* _About this exercise_
For each statement, decide whether the Gitin 77-79 text supports it, and give yes or no with the deciding words from the text quoted exactly.
1. According to Abaye, if a man says 'le'che'she'Teitzei Chamah mi'Narteikah' and dies at night, the Get is invalid.
2. If a man says 'al-M'nas she'Teitzei Chamah mi'Narteikah', the Get takes effect only when the sun comes out in the morning.
3. The ruling on 'al-M'nas' rests on a statement of Rav Huna in the name of Rav.

* _Text excerpt_
╭──
GITIN 77-79 - Dedicated by an admirer of the work of the Dafyomi Advancement Forum, l'Iluy Nishmas Mrs. Gisela Turkel, Golda bas Reb Chaim Yitzchak Ozer, A"H.



(a) Abaye says that in a case where a man dies at night after saying ...
1. ... 'le'che'she'Teitzei Chamah mi'Narteikah' - the Get is invalid, because this Lashon implies that the Get is to take effect only when the sun comes out in the morning (and 'Ein Get le'Achar Misah).
2. ... 'al-M'nas she'Teitzei Chamah mi'Narteikah' - the Get is effective immediately, because of Rav Huna Amar Rav, who said 'Kol ha'Omer al-M'nas ke'Omer me'Achshav Dami'.
╰──
* _Spatial grounding data_
╭──
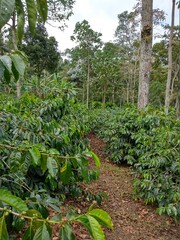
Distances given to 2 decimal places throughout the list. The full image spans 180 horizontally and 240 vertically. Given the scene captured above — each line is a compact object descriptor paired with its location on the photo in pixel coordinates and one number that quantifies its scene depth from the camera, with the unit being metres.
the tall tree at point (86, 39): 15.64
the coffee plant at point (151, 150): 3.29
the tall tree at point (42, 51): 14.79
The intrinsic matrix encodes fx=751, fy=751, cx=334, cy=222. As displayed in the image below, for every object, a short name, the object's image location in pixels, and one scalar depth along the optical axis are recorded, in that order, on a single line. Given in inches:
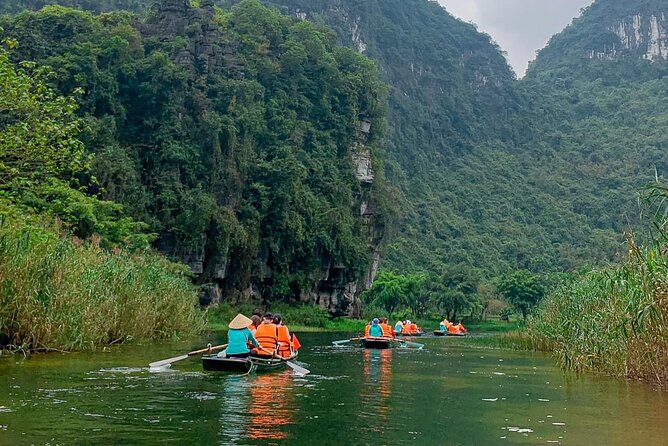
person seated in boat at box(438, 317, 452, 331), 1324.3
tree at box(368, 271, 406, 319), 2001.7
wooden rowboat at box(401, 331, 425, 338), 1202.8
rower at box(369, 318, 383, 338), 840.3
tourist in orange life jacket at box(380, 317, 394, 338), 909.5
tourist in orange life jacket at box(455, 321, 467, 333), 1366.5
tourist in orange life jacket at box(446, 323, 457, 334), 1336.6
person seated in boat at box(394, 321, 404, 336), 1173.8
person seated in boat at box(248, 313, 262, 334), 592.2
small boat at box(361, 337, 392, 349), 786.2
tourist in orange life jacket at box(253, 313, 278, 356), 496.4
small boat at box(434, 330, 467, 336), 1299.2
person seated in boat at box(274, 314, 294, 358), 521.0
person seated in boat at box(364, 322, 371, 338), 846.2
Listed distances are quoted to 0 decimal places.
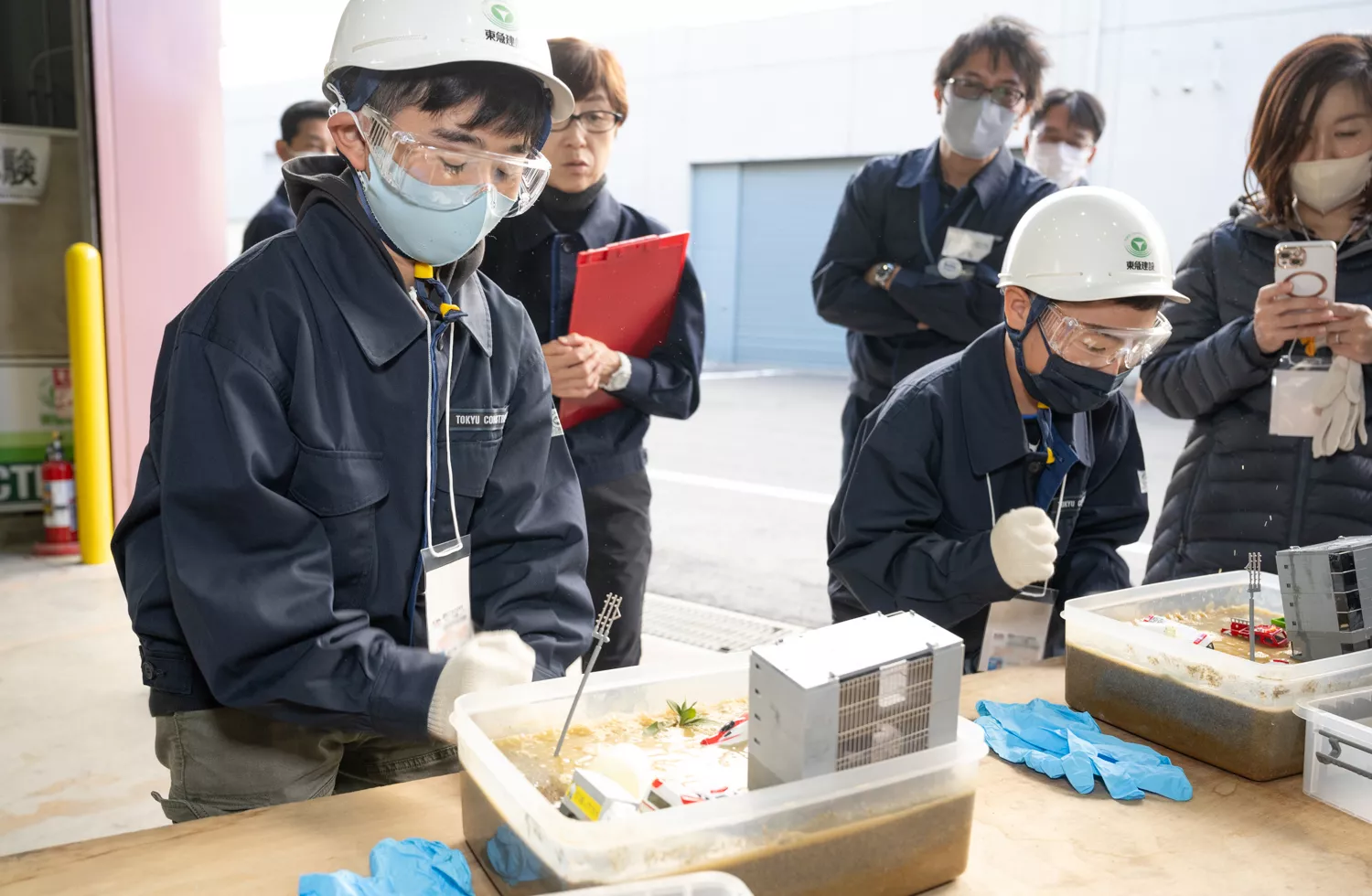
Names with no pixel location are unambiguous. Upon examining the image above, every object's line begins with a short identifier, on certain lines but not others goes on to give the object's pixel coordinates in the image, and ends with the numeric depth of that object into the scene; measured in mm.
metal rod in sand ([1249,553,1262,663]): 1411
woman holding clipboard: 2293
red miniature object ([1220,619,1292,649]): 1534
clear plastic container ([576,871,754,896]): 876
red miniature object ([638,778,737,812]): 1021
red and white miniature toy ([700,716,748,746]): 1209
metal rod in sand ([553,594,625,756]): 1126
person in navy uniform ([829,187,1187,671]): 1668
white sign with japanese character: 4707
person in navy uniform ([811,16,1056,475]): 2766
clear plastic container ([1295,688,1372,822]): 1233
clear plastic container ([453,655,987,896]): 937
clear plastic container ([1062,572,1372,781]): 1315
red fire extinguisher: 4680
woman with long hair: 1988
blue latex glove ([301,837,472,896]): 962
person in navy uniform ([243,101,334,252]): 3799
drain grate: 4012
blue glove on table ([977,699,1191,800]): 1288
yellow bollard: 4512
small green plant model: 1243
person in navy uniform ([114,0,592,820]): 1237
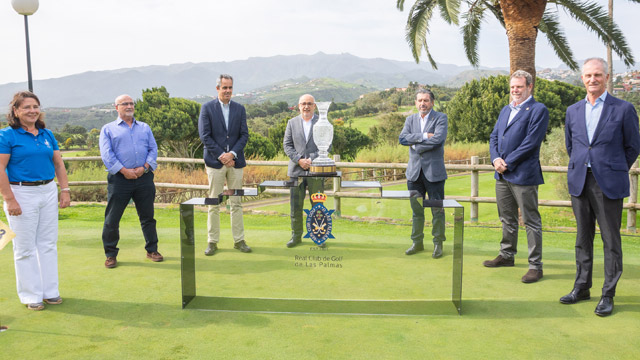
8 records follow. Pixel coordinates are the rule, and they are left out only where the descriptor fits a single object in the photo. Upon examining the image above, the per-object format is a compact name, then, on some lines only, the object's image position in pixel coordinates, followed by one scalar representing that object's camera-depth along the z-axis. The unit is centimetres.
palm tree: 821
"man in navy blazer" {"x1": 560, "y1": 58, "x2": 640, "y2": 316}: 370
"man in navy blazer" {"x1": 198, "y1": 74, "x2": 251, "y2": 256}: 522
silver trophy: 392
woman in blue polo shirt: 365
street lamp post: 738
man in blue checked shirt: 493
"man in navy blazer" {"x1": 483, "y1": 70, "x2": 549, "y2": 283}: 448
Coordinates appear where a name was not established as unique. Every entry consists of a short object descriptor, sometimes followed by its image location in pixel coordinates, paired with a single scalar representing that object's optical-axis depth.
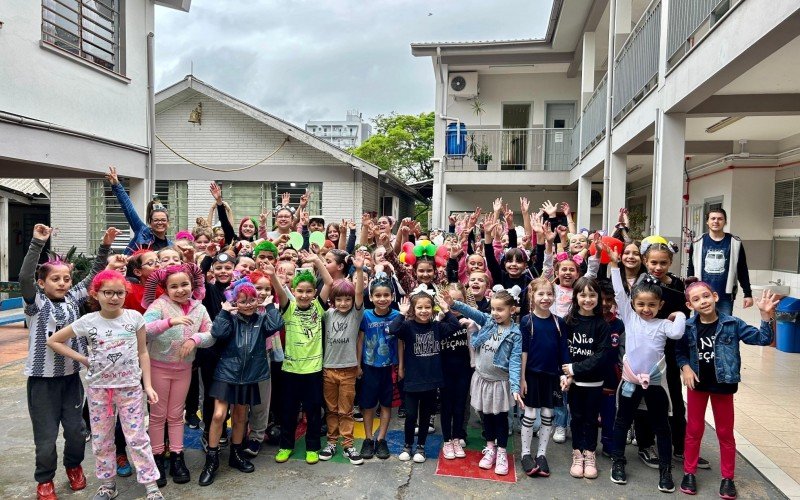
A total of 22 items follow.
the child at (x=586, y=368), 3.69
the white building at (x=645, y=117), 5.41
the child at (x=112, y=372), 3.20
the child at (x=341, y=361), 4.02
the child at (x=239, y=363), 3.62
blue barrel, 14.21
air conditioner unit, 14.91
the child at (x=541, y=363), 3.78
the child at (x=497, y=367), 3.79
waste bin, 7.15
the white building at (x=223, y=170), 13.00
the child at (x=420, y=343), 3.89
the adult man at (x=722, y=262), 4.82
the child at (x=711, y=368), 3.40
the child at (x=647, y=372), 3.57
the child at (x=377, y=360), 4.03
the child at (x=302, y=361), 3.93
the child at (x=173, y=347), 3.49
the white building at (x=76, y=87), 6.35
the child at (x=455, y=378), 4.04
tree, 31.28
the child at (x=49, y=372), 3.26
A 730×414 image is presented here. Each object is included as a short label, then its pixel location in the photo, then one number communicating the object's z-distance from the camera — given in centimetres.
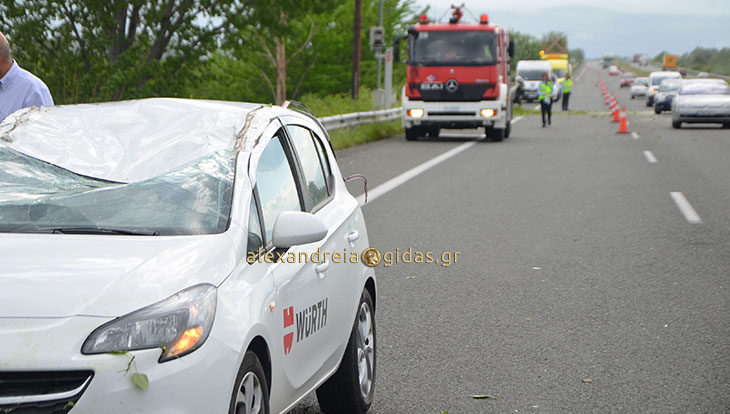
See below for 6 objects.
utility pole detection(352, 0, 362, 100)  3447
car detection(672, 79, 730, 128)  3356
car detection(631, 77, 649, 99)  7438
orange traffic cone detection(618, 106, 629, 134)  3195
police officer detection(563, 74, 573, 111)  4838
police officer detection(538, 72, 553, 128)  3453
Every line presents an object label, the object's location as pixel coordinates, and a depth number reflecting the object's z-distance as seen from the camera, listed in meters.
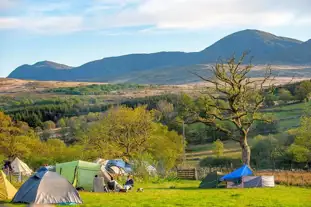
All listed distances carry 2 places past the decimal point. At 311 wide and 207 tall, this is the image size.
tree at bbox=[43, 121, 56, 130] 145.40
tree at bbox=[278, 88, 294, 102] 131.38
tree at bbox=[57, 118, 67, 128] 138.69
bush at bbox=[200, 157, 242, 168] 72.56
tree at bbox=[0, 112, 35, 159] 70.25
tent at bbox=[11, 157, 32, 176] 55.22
╰──
* _Answer section_
1. Yes: "the Get is invalid"
2. No: "the Get is effective immediately"
3. Yes: "because of Rav Huna Amar Rav"